*** Opening DOCUMENT TEXT ***

This starts, like civilizations do, with the dull necessity of making mud bricks: each new shape near identical to the last but marked by the human touch that gave itself over to this laborious repetition. Even as he built factories from all these hard-won clay pixels, Steve Mazza saw this work as the canary in the mine of his relationship with clay.
That the frustrations of repetitive manual labour propelled Mazza down the path of hacker spaces and digital technologies will come as no surprise to those familiar with the content of his artistic practice. He is best known as a sculptor of rabbit-eared men: folkloric hybrids that remain uncannily familiar through the mundanity of their sad predicaments. Frequently clad in the shirt-and-tie uniform of the forlorn cubicle dweller, Mazza’s rabbit men are subtly mutated and delicately wounded by tedium, a condition that echoes the artist’s own reluctant passage from childhood to the work-a-day indignities of adult life.
Much like the lives embodied by these ill-fated characters, the clay and other industrial materials that shaped Mazza’s works are physically limiting and hauntingly toxic. Clay’s origins and mass keep it firmly anchored to the earth, a frustration for an artist who increasingly wanted his forms to float free and even fly. Ironically, he found the means of liberating his artistic practice from the heavy weight of clay in his employment as a scenic artist – the working life he had chosen over the horrors of the white collar job – by incorporating industrial materials contrived to pass as lightweight replicas of imaginary worlds, and eventually through the discovery of 3D printing technologies.
Steve Mazza honed this latter skill within the DIY culture of Hamilton’s ThinkHaus, a hacker-maker-crafter space that holds collaboration and creative exchange as an ethos in common with the artist-run centres Mazza knew from his early career. Through the open sharing of skill and experimentation, Mazza progressed from a team-built RepRap printer and its outpouring of found objects gleaned from open source digital files to the more robust machine that prints his new cast of hybrid characters at a resolution more precise than anything he had ever achieved through hand and kiln.

*** Closing DOCUMENT TEXT ***
*** Opening ENTRIES SUPPLIED ***

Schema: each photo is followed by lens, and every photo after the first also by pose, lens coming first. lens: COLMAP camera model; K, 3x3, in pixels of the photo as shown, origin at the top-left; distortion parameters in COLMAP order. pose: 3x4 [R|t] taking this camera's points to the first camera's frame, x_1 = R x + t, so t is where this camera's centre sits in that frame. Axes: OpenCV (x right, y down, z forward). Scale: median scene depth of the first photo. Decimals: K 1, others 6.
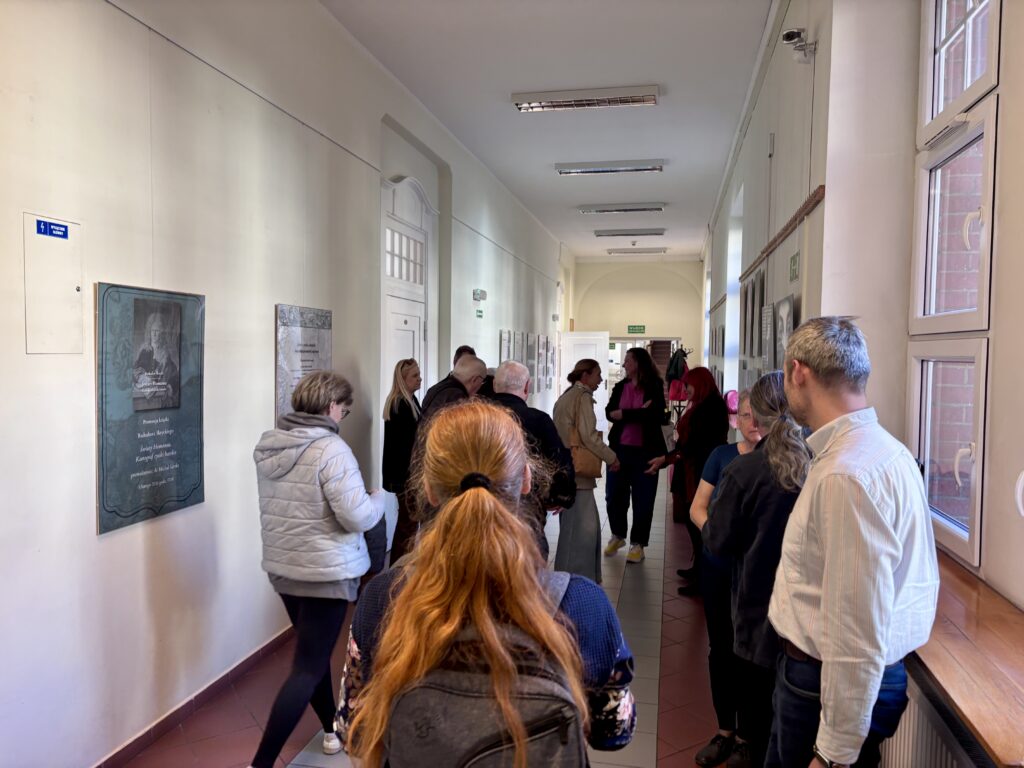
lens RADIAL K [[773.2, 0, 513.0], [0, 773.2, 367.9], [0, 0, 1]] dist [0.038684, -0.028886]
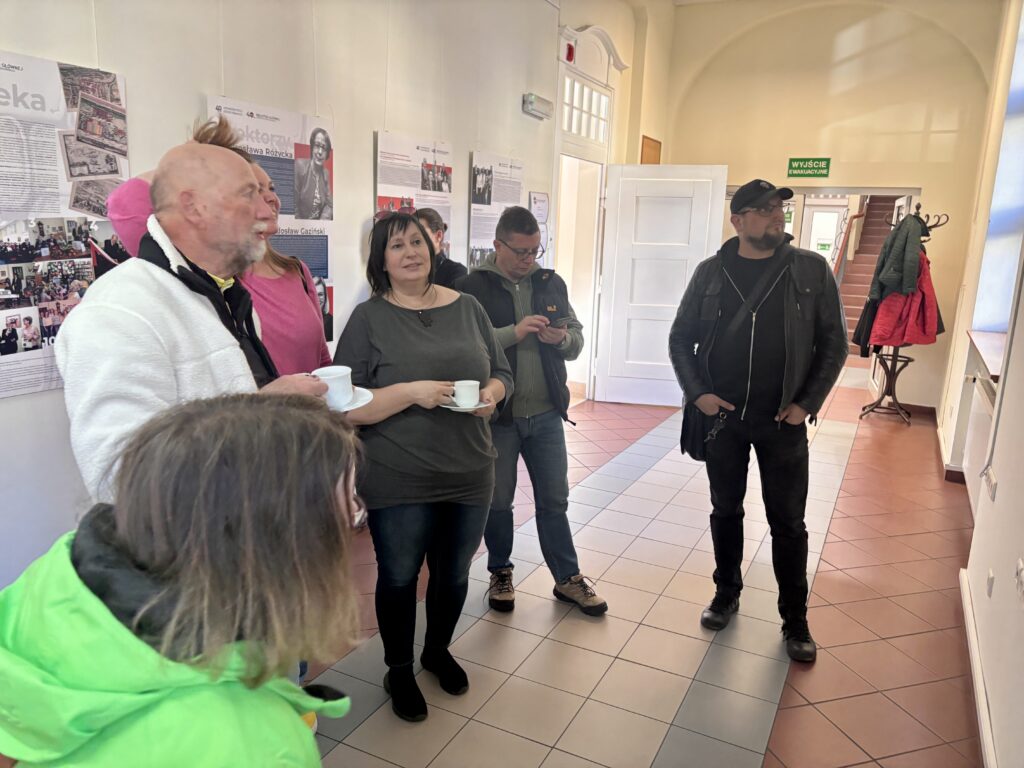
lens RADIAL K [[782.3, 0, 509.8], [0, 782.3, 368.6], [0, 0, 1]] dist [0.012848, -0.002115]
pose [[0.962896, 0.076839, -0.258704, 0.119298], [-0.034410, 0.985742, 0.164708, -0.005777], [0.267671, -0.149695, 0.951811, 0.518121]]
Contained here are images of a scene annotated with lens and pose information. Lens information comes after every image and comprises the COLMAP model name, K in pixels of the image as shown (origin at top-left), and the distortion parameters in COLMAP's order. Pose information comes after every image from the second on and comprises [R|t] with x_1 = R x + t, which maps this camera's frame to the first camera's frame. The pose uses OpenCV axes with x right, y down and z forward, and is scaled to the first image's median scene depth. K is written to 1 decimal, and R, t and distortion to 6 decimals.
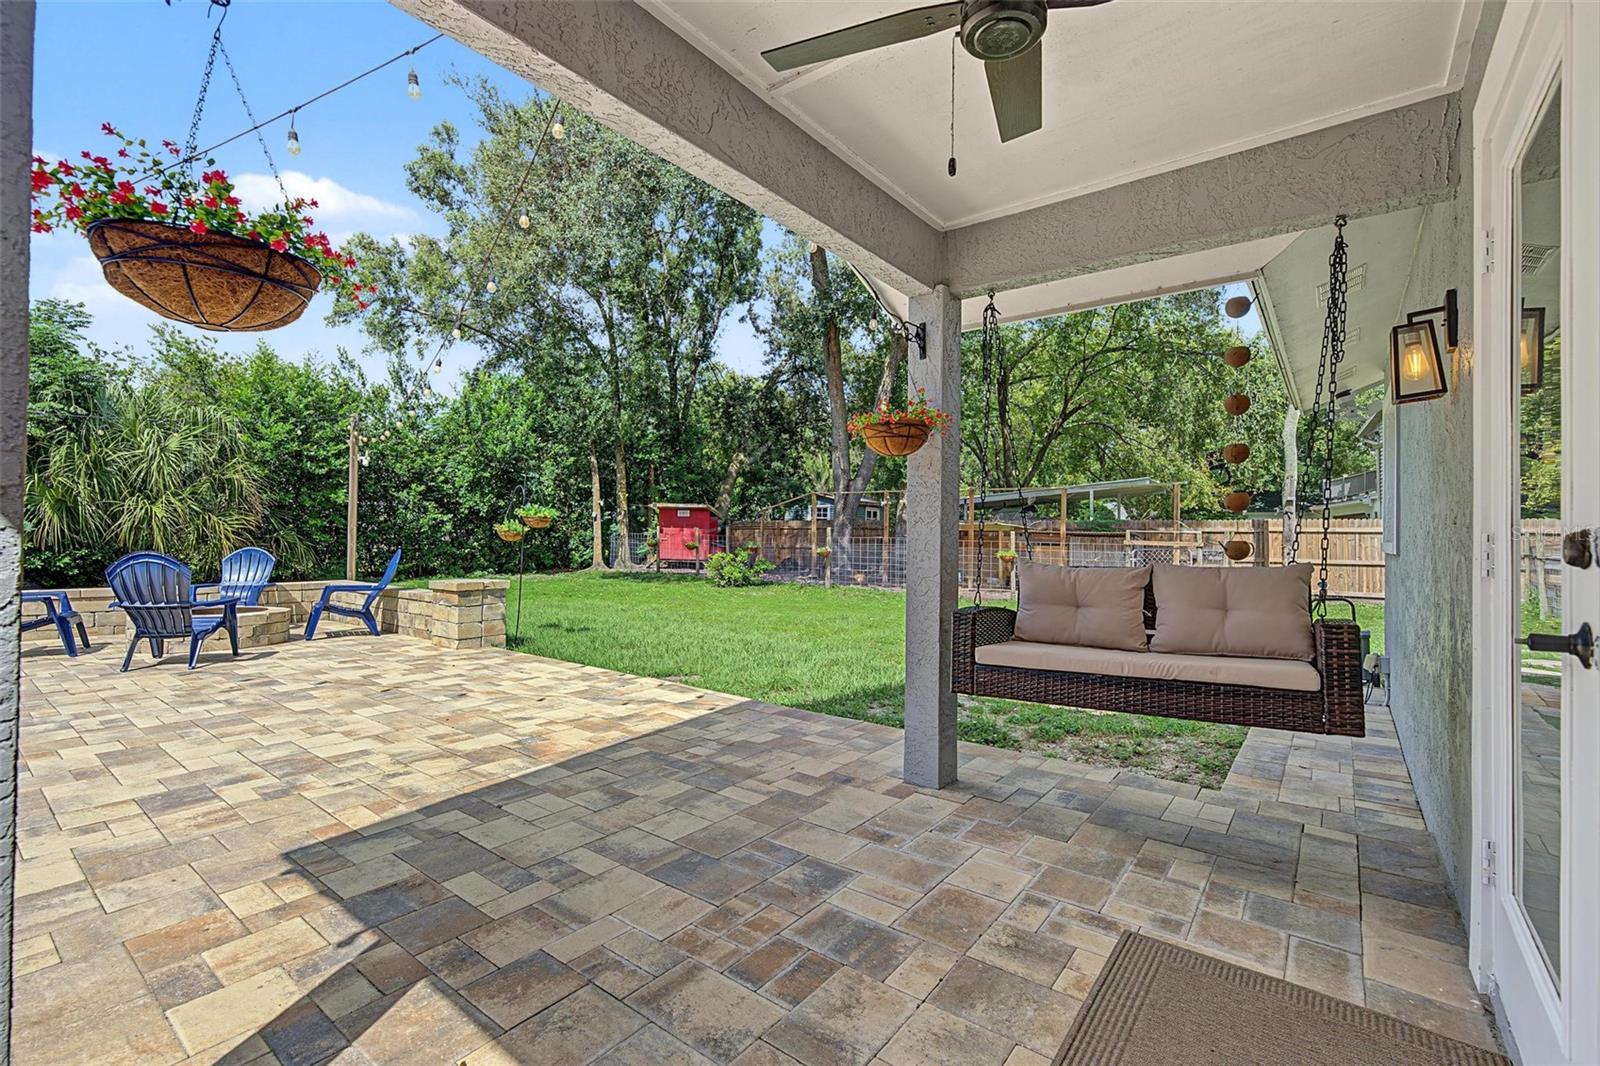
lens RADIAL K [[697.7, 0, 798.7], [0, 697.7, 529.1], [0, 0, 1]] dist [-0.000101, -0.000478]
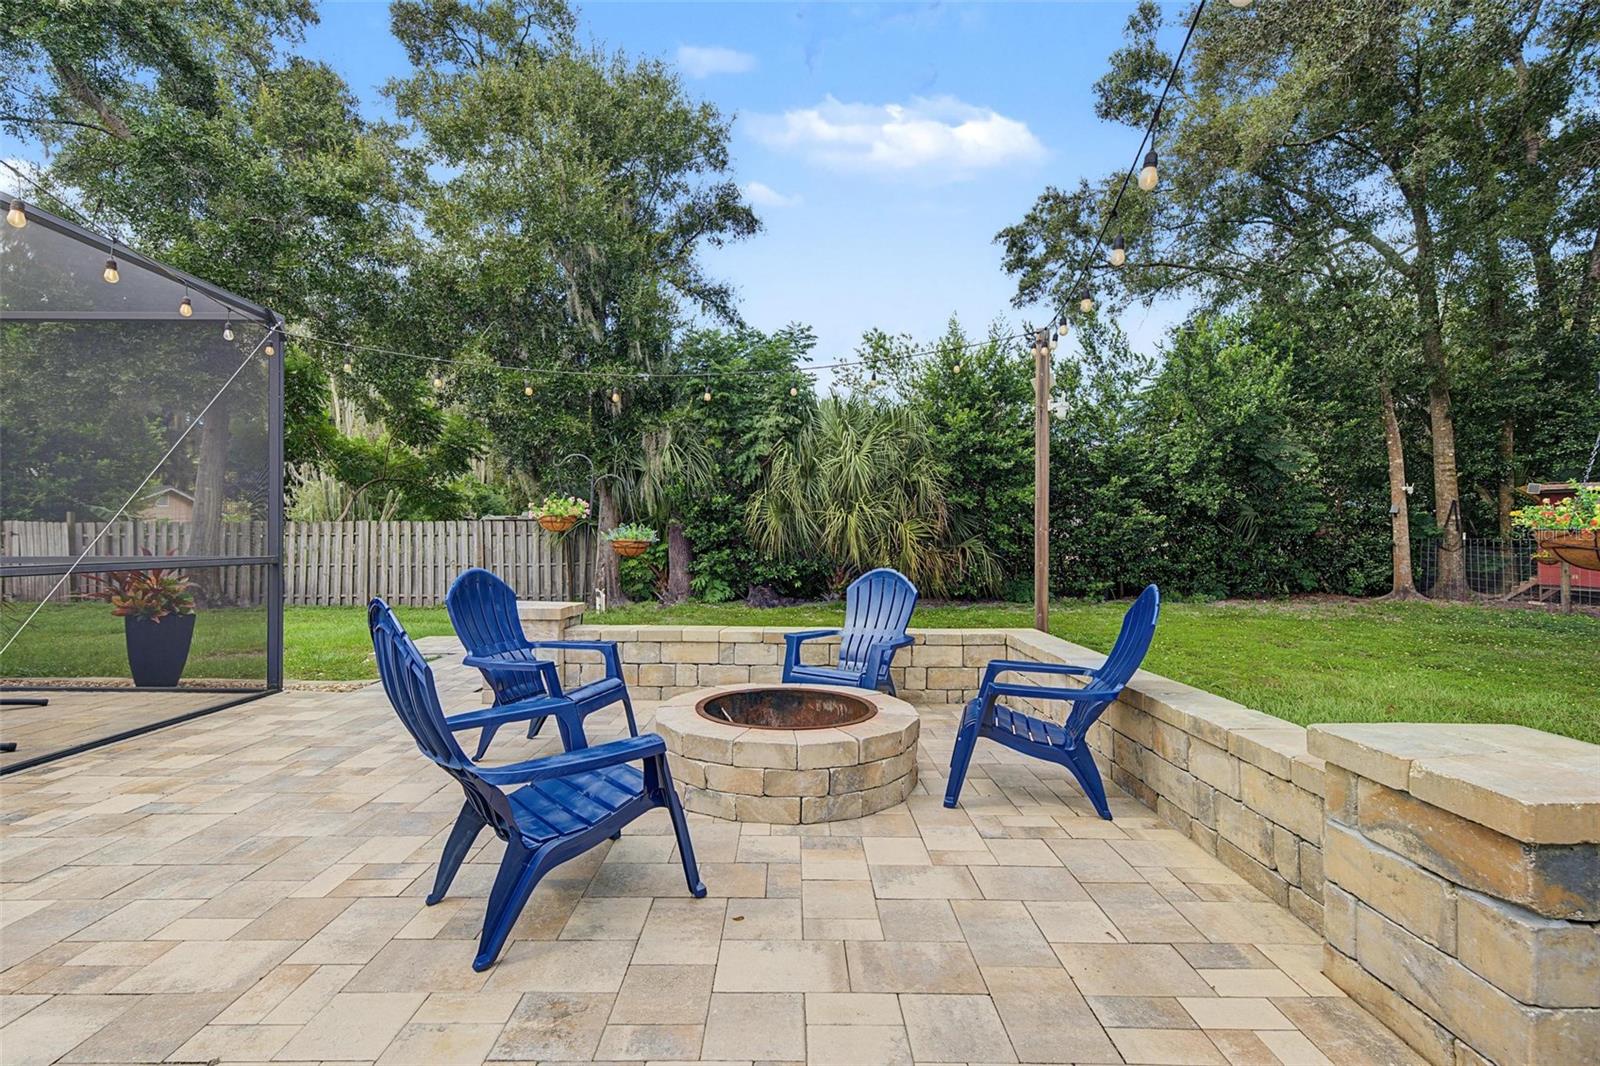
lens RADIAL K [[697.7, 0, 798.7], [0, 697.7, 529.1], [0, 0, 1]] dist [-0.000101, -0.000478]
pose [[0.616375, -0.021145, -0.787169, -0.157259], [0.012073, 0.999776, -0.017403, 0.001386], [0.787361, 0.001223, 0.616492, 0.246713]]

*** Closing ENTRIES SUPPLIED ***

■ YOUR INSTRUCTIONS
Answer these questions from the text on Steve Mazza:
1. What kind of figures is Mazza best known for sculpting?
2. What job did Mazza choose over a white-collar career?
3. In which city is ThinkHaus located?
The rows are independent material and have no connection to the text on Steve Mazza.

■ REPLY
1. Rabbit-eared men.
2. Scenic artist.
3. Hamilton.